Members of the private sector anticipate the renegotiated NAFTA will pass Congress even as political factors could change.

   Private sector members last week expressed optimism that the U.S.-Mexico-Canada Agreement (USMCA) will pass Congress, even if party composition significantly changes.
   “Come January 3, 2019, in the U.S., there’ll be a newly elected Congress, so potentially, a whole different group of lawmakers will be tasked with voting on the USMCA,” said KPMG U.S. National Practice Leader for Trade and Customs Andrew Siciliano during a webinar conducted by his firm Oct. 16. “But all indications are it should pass.”
   American Automotive Policy Council President Matt Blunt during a Washington International Trade Association (WITA) panel discussion on Oct. 18 expressed a similar sentiment.
   “If party control changes in one of the chambers, that does make it more difficult for the [Trump] administration to win approval of USMCA, but it’s still, in my opinion, highly doable,” Blunt said. “I think all of industry, [including] agriculture, will all be united with an argument that it’s really USMCA or no NAFTA. And we’ll push aggressively on all fronts to encourage Congress to pass the requisite legislation.”
   During the WITA event, International Food Policy Research Institute senior research fellow Joe Glauber said if USMCA’s alternative is no NAFTA, “there will be a long, strong push to get it through with the members” of Congress.
   But NAFTA will likely remain in effect through 2019, Siciliano said during the webinar.
   Trade Promotion Authority (TPA) legislation established several procedural timelines that must conclude before a trade agreement negotiated by the U.S. can enter into force.
   One of those procedures is an International Trade Commission (ITC) submission to Congress of a report on the likely economic effects of the trade agreement.
   TPA requires the ITC to submit this report to Congress no later than 105 days after the president enters into the agreement, which could happen as early as Nov. 29, according to timelines laid out in the enacted legislation. That would give the ITC until March 14 to submit the report to Congress. The commission on Tuesday announced that it has started the required review.
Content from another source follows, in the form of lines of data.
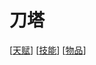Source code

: # 刀塔

[[天赋]]
[[技能]]
[[物品]]


[//begin]: # "Autogenerated link references for markdown compatibility"
[天赋]: 天赋 "天赋"
[技能]: 技能 "技能"
[物品]: 物品 "物品"
[//end]: # "Autogenerated link references"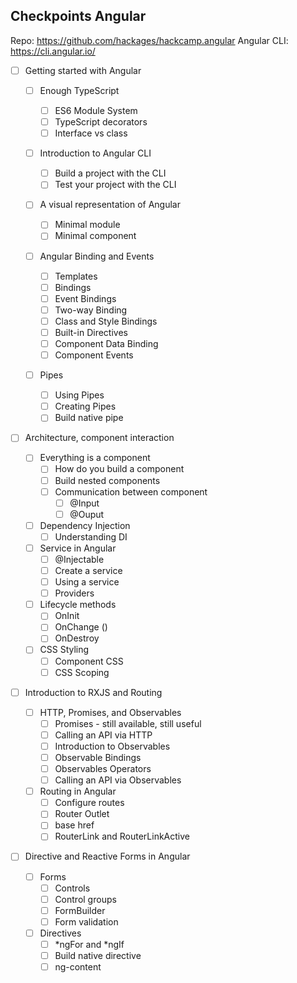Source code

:## Checkpoints Angular

Repo: https://github.com/hackages/hackcamp.angular
Angular CLI: https://cli.angular.io/

- [ ] Getting started with Angular

  - [ ] Enough TypeScript

    - [ ] ES6 Module System
    - [ ] TypeScript decorators
    - [ ] Interface vs class

  - [ ] Introduction to Angular CLI

    - [ ] Build a project with the CLI
    - [ ] Test your project with the CLI

  - [ ] A visual representation of Angular

    - [ ] Minimal module
    - [ ] Minimal component

  - [ ] Angular Binding and Events

    - [ ] Templates
    - [ ] Bindings
    - [ ] Event Bindings
    - [ ] Two-way Binding
    - [ ] Class and Style Bindings
    - [ ] Built-in Directives
    - [ ] Component Data Binding
    - [ ] Component Events

  - [ ] Pipes
    - [ ] Using Pipes
    - [ ] Creating Pipes
    - [ ] Build native pipe

- [ ] Architecture, component interaction
  - [ ] Everything is a component
    - [ ] How do you build a component
    - [ ] Build nested components
    - [ ] Communication between component
      - [ ] @Input
      - [ ] @Ouput
  - [ ] Dependency Injection
    - [ ] Understanding DI
  - [ ] Service in Angular
    - [ ] @Injectable
    - [ ] Create a service
    - [ ] Using a service
    - [ ] Providers
  - [ ] Lifecycle methods
    - [ ] OnInit
    - [ ] OnChange ()
    - [ ] OnDestroy
  - [ ] CSS Styling
    - [ ] Component CSS
    - [ ] CSS Scoping
- [ ] Introduction to RXJS and Routing
  - [ ] HTTP, Promises, and Observables
    - [ ] Promises - still available, still useful
    - [ ] Calling an API via HTTP
    - [ ] Introduction to Observables
    - [ ] Observable Bindings
    - [ ] Observables Operators
    - [ ] Calling an API via Observables
  - [ ] Routing in Angular
    - [ ] Configure routes
    - [ ] Router Outlet
    - [ ] base href
    - [ ] RouterLink and RouterLinkActive
- [ ] Directive and Reactive Forms in Angular
  - [ ] Forms
    - [ ] Controls
    - [ ] Control groups
    - [ ] FormBuilder
    - [ ] Form validation
  - [ ] Directives
    - [ ] *ngFor and *ngIf
    - [ ] Build native directive
    - [ ] ng-content
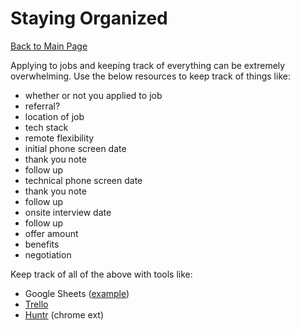 # <a name="organize"></a>Staying Organized
[Back to Main Page](https://github.com/PdxCodeGuild/career-guide/blob/master/staying-organized.md)

Applying to jobs and keeping track of everything can be extremely overwhelming. Use the below resources to keep track of things like:

- whether or not you applied to job
- referral?
- location of job
- tech stack
- remote flexibility
- initial phone screen date
- thank you note
- follow up
- technical phone screen date
- thank you note
- follow up
- onsite interview date
- follow up
- offer amount
- benefits
- negotiation

Keep track of all of the above with tools like:
- Google Sheets ([example](https://docs.google.com/spreadsheets/d/1v4NXFGfQ5p-OH_WLgXusKAoLg8kSDi90H6ylJyBlYaE/edit?usp=sharing))
- [Trello](http://trello.com/)
- [Huntr](https://huntr.co/?fbclid=IwAR0vQI6zl1_rxzqVrsburYXExnhCHq5xQyGN2O9ytIVSDXGaEeRu72Epwok) (chrome ext)
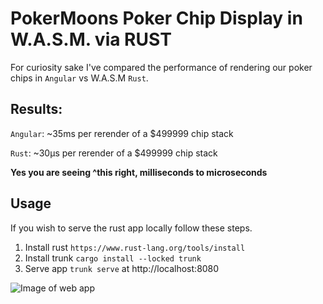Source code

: # PokerMoons Poker Chip Display in W.A.S.M. via RUST

For curiosity sake I've compared the performance of rendering our poker chips in `Angular` vs W.A.S.M `Rust`.

## Results:

`Angular`: ~35ms per rerender of a $499999 chip stack

`Rust`: ~30μs per rerender of a $499999 chip stack

**Yes you are seeing ^this right, milliseconds to microseconds**

## Usage

If you wish to serve the rust app locally follow these steps.

1. Install rust `https://www.rust-lang.org/tools/install`
2. Install trunk `cargo install --locked trunk`
3. Serve app `trunk serve` at http://localhost:8080

![Image of web app](./assets/img.png)
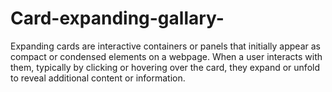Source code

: # Card-expanding-gallary-
Expanding cards are interactive containers or panels that initially appear as compact or condensed elements on a webpage. When a user interacts with them, typically by clicking or hovering over the card, they expand or unfold to reveal additional content or information.
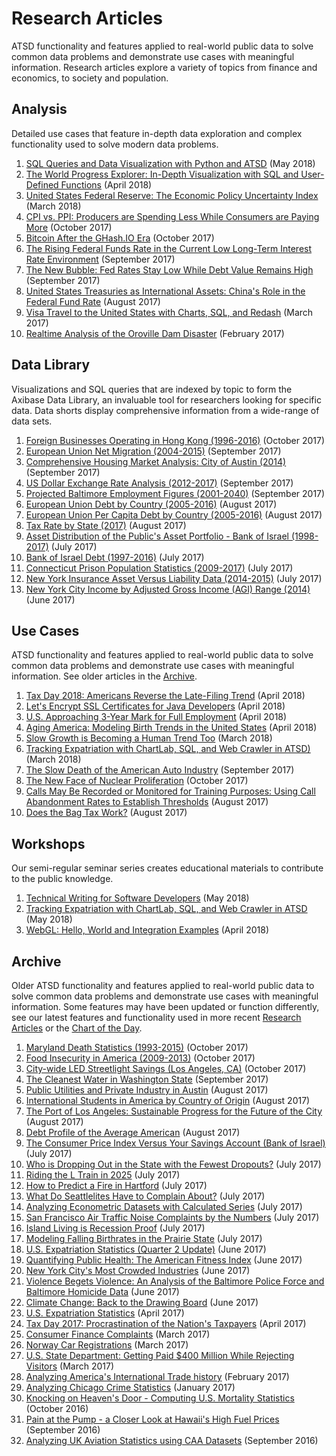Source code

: # Research Articles

ATSD functionality and features applied to real-world public data to solve common data problems and demonstrate use cases with meaningful information. Research articles explore a variety of topics from finance and economics, to society and population.

## Analysis

Detailed use cases that feature in-depth data exploration and complex functionality used to solve modern data problems.

1. [SQL Queries and Data Visualization with Python and ATSD](python-budget/README.md) (May 2018)
1. [The World Progress Explorer: In-Depth Visualization with SQL and User-Defined Functions](../chart-of-the-day/world-progress-explorer/README.md) (April 2018)
1. [United States Federal Reserve: The Economic Policy Uncertainty Index](analysis/economic-policy-uncertainty/README.md) (March 2018)
1. [CPI vs. PPI: Producers are Spending Less While Consumers are Paying More](analysis/cpi-ppi/README.md) (October 2017)
1. [Bitcoin After the GHash.IO Era](analysis/bitcoin-after-ghash/README.md) (October 2017)
1. [The Rising Federal Funds Rate in the Current Low Long-Term Interest Rate Environment](analysis/fed-fund-interest/README.md) (September 2017)
1. [The New Bubble: Fed Rates Stay Low While Debt Value Remains High](analysis/the-new-bubble/README.md) (September 2017)
1. [United States Treasuries as International Assets: China's Role in the Federal Fund Rate](analysis/treasuries-as-assets/README.md) (August 2017)
1. [Visa Travel to the United States with Charts, SQL, and Redash](us-visa/README.md) (March 2017)
1. [Realtime Analysis of the Oroville Dam Disaster](oroville-dam/README.md) (February 2017)

## Data Library

Visualizations and SQL queries that are indexed by topic to form the Axibase Data Library, an invaluable tool for researchers looking for specific data. Data shorts display comprehensive information from a wide-range of data sets.

1. [Foreign Businesses Operating in Hong Kong (1996-2016)](data-lib/hong-kong-foreign-investment/README.md) (October 2017)
1. [European Union Net Migration (2004-2015)](data-lib/eu-migration/README.md) (September 2017)
1. [Comprehensive Housing Market Analysis: City of Austin (2014)](data-lib/austin-real-estate/README.md) (September 2017)
1. [US Dollar Exchange Rate Analysis (2012-2017)](data-lib/dollar-forex/README.md) (September 2017)
1. [Projected Baltimore Employment Figures (2001-2040)](data-lib/baltimore-employment-projections/README.md) (September 2017)
1. [European Union Debt by Country (2005-2016)](data-lib/eu-debt/README.md) (August 2017)
1. [European Union Per Capita Debt by Country (2005-2016)](data-lib/eu-debt-per-capita/README.md) (August 2017)
1. [Tax Rate by State (2017)](data-lib/taxes-by-state/README.md) (August 2017)
1. [Asset Distribution of the Public's Asset Portfolio - Bank of Israel (1998-2017)](data-lib/central-bank-israel/asset-distro/README.md) (July 2017)
1. [Bank of Israel Debt (1997-2016)](data-lib/central-bank-israel/debt/README.md) (July 2017)
1. [Connecticut Prison Population Statistics (2009-2017)](data-lib/connecticut-prison-pop/README.md) (July 2017)
1. [New York Insurance Asset Versus Liability Data (2014-2015)](data-lib/ny-insurance-profits/README.md) (July 2017)
1. [New York City Income by Adjusted Gross Income (AGI) Range (2014)](data-lib/ny-income/README.md) (June 2017)

## Use Cases

ATSD functionality and features applied to real-world public data to solve common data problems and demonstrate use cases with meaningful information. See older articles in the [Archive](#archive).

1. [Tax Day 2018: Americans Reverse the Late-Filing Trend](irs-tax-filings/README.md) (April 2018)
1. [Let's Encrypt SSL Certificates for Java Developers](workshop/lets-encrypt.md) (April 2018)
1. [U.S. Approaching 3-Year Mark for Full Employment](../chart-of-the-day/unemployment/README.md) (April 2018)
1. [Aging America: Modeling Birth Trends in the United States](aging-america/README.md) (April 2018)
1. [Slow Growth is Becoming a Human Trend Too](../chart-of-the-day/life-expectancy/README.md) (March 2018)
1. [Tracking Expatriation with ChartLab, SQL, and Web Crawler in ATSD)](expatriation/2017-3.md) (March 2018)
1. [The Slow Death of the American Auto Industry](us-auto/README.md) (September 2017)
1. [The New Face of Nuclear Proliferation](nuclear-proliferation/README.md) (October 2017)
1. [Calls May Be Recorded or Monitored for Training Purposes: Using Call Abandonment Rates to Establish Thresholds](sf-call-center/README.md) (August 2017)
1. [Does the Bag Tax Work?](bag-tax/README.md) (August 2017)

## Workshops

Our semi-regular seminar series creates educational materials to contribute to the public knowledge.

1. [Technical Writing for Software Developers](workshop/technical-writing.md) (May 2018)
1. [Tracking Expatriation with ChartLab, SQL, and Web Crawler in ATSD](expatriation/README.md) (May 2018)
1. [WebGL: Hello, World and Integration Examples](workshop/webgl.md) (April 2018)

## Archive

Older ATSD functionality and features applied to real-world public data to solve common data problems and demonstrate use cases with meaningful information. Some features may have been updated or function differently, see our latest features and functionality used in more recent [Research Articles](#research-articles) or the [Chart of the Day](../chart-of-the-day/README.md).

1. [Maryland Death Statistics (1993-2015)](data-lib/maryland-mort-stats/README.md) (October 2017)
1. [Food Insecurity in America (2009-2013)](../chart-of-the-day/us-food-insecurity/README.md) (October 2017)
1. [City-wide LED Streetlight Savings (Los Angeles, CA)](../chart-of-the-day/la-lights/README.md) (October 2017)
1. [The Cleanest Water in Washington State](../chart-of-the-day/wa-wqi/README.md) (September 2017)
1. [Public Utilities and Private Industry in Austin](../chart-of-the-day/austin-power/README.md) (August 2017)
1. [International Students in America by Country of Origin](../chart-of-the-day/international-students/README.md) (August 2017)
1. [The Port of Los Angeles: Sustainable Progress for the Future of the City](la-port/README.md) (August 2017)
1. [Debt Profile of the Average American](average-american-debt-profile/README.md) (August 2017)
1. [The Consumer Price Index Versus Your Savings Account (Bank of Israel)](cbisrael-cpi/README.md) (July 2017)
1. [Who is Dropping Out in the State with the Fewest Dropouts?](../chart-of-the-day/ia-dropouts/README.md) (July 2017)
1. [Riding the L Train in 2025](chicago-l-train/README.md) (July 2017)
1. [How to Predict a Fire in Hartford](hartford-fire/README.md) (July 2017)
1. [What Do Seattlelites Have to Complain About?](../chart-of-the-day/seattle-complaint/README.md) (July 2017)
1. [Analyzing Econometric Datasets with Calculated Series](../../how-to/database/calculated-values/README.md) (July 2017)
1. [San Francisco Air Traffic Noise Complaints by the Numbers](../chart-of-the-day/sfo-noise/README.md) (July 2017)
1. [Island Living is Recession Proof](../chart-of-the-day/hawaii-gdp/README.md) (July 2017)
1. [Modeling Falling Birthrates in the Prairie State](illinois-birthrates/README.md) (July 2017)
1. [U.S. Expatriation Statistics (Quarter 2 Update)](expatriation/2017-2.md) (June 2017)
1. [Quantifying Public Health: The American Fitness Index](fitness-index/README.md) (June 2017)
1. [New York City's Most Crowded Industries](../chart-of-the-day/ny-employment/README.md) (June 2017)
1. [Violence Begets Violence: An Analysis of the Baltimore Police Force and Baltimore Homicide Data](baltimore-pd/README.md) (June 2017)
1. [Climate Change: Back to the Drawing Board](paris-accords/README.md) (June 2017)
1. [U.S. Expatriation Statistics](expatriation/2017-1.md) (April 2017)
1. [Tax Day 2017: Procrastination of the Nation's Taxpayers](irs-tax-filings/2017.md) (April 2017)
1. [Consumer Finance Complaints](consumer-finance/README.md) (March 2017)
1. [Norway Car Registrations](norway-cars/README.md) (March 2017)
1. [U.S. State Department: Getting Paid $400 Million While Rejecting Visitors](us-visa-refusal/README.md) (March 2017)
1. [Analyzing America's International Trade history](us-international-trade/README.md) (February 2017)
1. [Analyzing Chicago Crime Statistics](chicago-crime-stats/README.md) (January 2017)
1. [Knocking on Heaven's Door - Computing U.S. Mortality Statistics](us-mortality/README.md) (October 2016)
1. [Pain at the Pump - a Closer Look at Hawaii's High Fuel Prices](hawaii-prices/README.md) (September 2016)
1. [Analyzing UK Aviation Statistics using CAA Datasets](uk-aviation/README.md) (September 2016)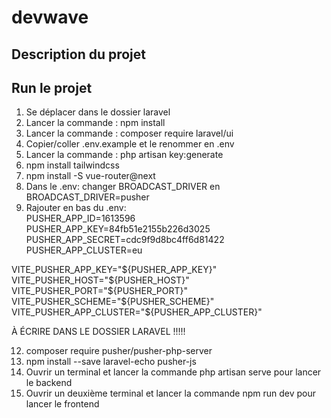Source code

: # devwave
## Description du projet

## Run le projet
1. Se déplacer dans le dossier laravel
2. Lancer la commande : npm install
3. Lancer la commande : composer require laravel/ui
5. Copier/coller .env.example et le renommer en .env
6. Lancer la commande : php artisan key:generate
7. npm install tailwindcss
8. npm install -S vue-router@next
10. Dans le .env: changer BROADCAST_DRIVER en BROADCAST_DRIVER=pusher
11. Rajouter en bas du .env:  
PUSHER_APP_ID=1613596  
PUSHER_APP_KEY=84fb51e2155b226d3025  
PUSHER_APP_SECRET=cdc9f9d8bc4ff6d81422  
PUSHER_APP_CLUSTER=eu  

VITE_PUSHER_APP_KEY="${PUSHER_APP_KEY}"  
VITE_PUSHER_HOST="${PUSHER_HOST}"  
VITE_PUSHER_PORT="${PUSHER_PORT}"  
VITE_PUSHER_SCHEME="${PUSHER_SCHEME}"  
VITE_PUSHER_APP_CLUSTER="${PUSHER_APP_CLUSTER}"  

À ÉCRIRE DANS LE DOSSIER LARAVEL !!!!!

12. composer require pusher/pusher-php-server
13. npm install --save laravel-echo pusher-js
14. Ouvrir un terminal et lancer la commande php artisan serve pour lancer le backend
15. Ouvrir un deuxième terminal et lancer la commande npm run dev pour lancer le frontend
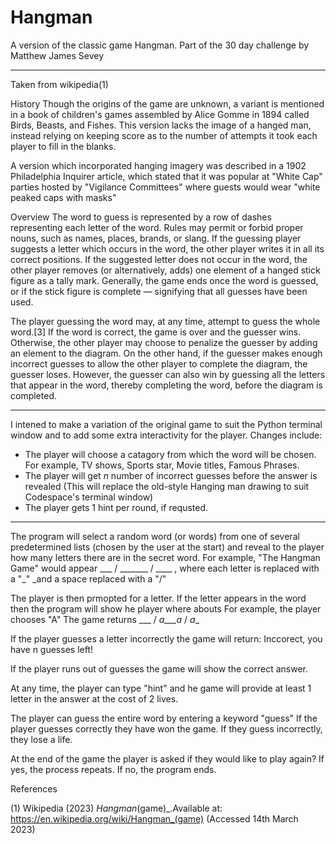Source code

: # Hangman
A version of the classic game Hangman. Part of the 30 day challenge by Matthew James Sevey

---------------------------------------------------------------------------------------------------------

Taken from wikipedia(1)

History
Though the origins of the game are unknown, a variant is mentioned in a book of children's games assembled by Alice Gomme in 1894 called Birds, Beasts, and Fishes. This version lacks the image of a hanged man, instead relying on keeping score as to the number of attempts it took each player to fill in the blanks.

A version which incorporated hanging imagery was described in a 1902 Philadelphia Inquirer article, which stated that it was popular at "White Cap" parties hosted by "Vigilance Committees" where guests would wear "white peaked caps with masks"

Overview
The word to guess is represented by a row of dashes representing each letter of the word. Rules may permit or forbid proper nouns, such as names, places, brands, or slang. If the guessing player suggests a letter which occurs in the word, the other player writes it in all its correct positions. If the suggested letter does not occur in the word, the other player removes (or alternatively, adds) one element of a hanged stick figure as a tally mark. Generally, the game ends once the word is guessed, or if the stick figure is complete — signifying that all guesses have been used.

The player guessing the word may, at any time, attempt to guess the whole word.[3] If the word is correct, the game is over and the guesser wins. Otherwise, the other player may choose to penalize the guesser by adding an element to the diagram. On the other hand, if the guesser makes enough incorrect guesses to allow the other player to complete the diagram, the guesser loses. However, the guesser can also win by guessing all the letters that appear in the word, thereby completing the word, before the diagram is completed.

----------------------------------------------------------------------------------------------------------

I intened to make a variation of the original game to suit the Python terminal window and to add some extra interactivity for the player. Changes include:

- The player will choose a catagory from which the word will be chosen. For example, TV shows, Sports star, Movie titles, Famous Phrases.
- The player will get _n_ number of incorrect guesses before the answer is revealed (This will replace the old-style Hanging man drawing to suit Codespace's terminal window)
- The player gets 1 hint per round, if requsted.

----------------------------------------------------------------------------------------------------------

The program will select a random word (or words) from one of several predetermined lists (chosen by the user at the start) and reveal to the player how many letters there are in the secret word. For example, "The Hangman Game" would appear ___ / _______ / ____ , where each letter is replaced with a "_" _and a space replaced with a "/"

The player is then prmopted for a letter.
If the letter appears in the word then the program will show he player where abouts For example, the player chooses "A"
The game returns
___ / _a___a_ / _a__


If the player guesses a letter incorrectly the game will return:
Inccorect, you have n guesses left!

If the player runs out of guesses the game will show the correct answer.

At any time, the player can type "hint" and he game will provide at least 1 letter in the answer at the cost of 2 lives.

The player can guess the entire word by entering a keyword "guess"
If the player guesses correctly they have won the game.
If they guess incorrectly, they lose a life.

At the end of the game the player is asked if they would like to play again?
If yes, the process repeats.
If no, the program ends.

References

(1) Wikipedia (2023) _Hangman_(game)_.Available at: https://en.wikipedia.org/wiki/Hangman_(game) (Accessed 14th March 2023)
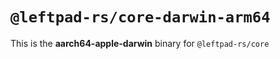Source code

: # `@leftpad-rs/core-darwin-arm64`

This is the **aarch64-apple-darwin** binary for `@leftpad-rs/core`
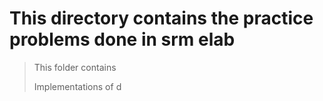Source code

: # This directory contains the practice problems done in srm elab

> This folder contains
> 
> Implementations of d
The executive branch must provide Congress with the final legal text of the trade agreement and an accompanying statement of administrative action to implement the USMCA 30 days before it submits the implementing bill to Congress.
   Once Congress receives the implementing legislation, TPA provides a total of 90 days for Congress to put implementing legislation through relevant committee processes and to pass the legislation before the President signs it into law.
   Mexico and Canada also must funnel USMCA through their parliamentary approval processes. According to USMCA text, each government must notify other parties in writing after completing their respective domestic approval procedures. USMCA will enter into force on the first day of the third month following the last notification, according to the text.
   Only if the president, U.S. Congress and Canadian and Mexican legislatures follow the above timelines aggressively could USMCA could enter into force as early as late summer/fall 2019.
   Congressional Republicans have largely expressed favor for the renegotiated NAFTA, and key Democrats haven’t written it off.
   “I think, in a nutshell, the likelihood of full implementation is probably not until sometime in early 2020,” Siciliano said. “That means if you weren’t using NAFTA or are using it today and want to switch over, you have about one year to prepare and get ready for the USMCA.”
   Gisele Belotto, a managing director in KPMG’s Trade and Customs Practice, agreed with Siciliano on the general timeline, noting entry into force will take “at least a year.”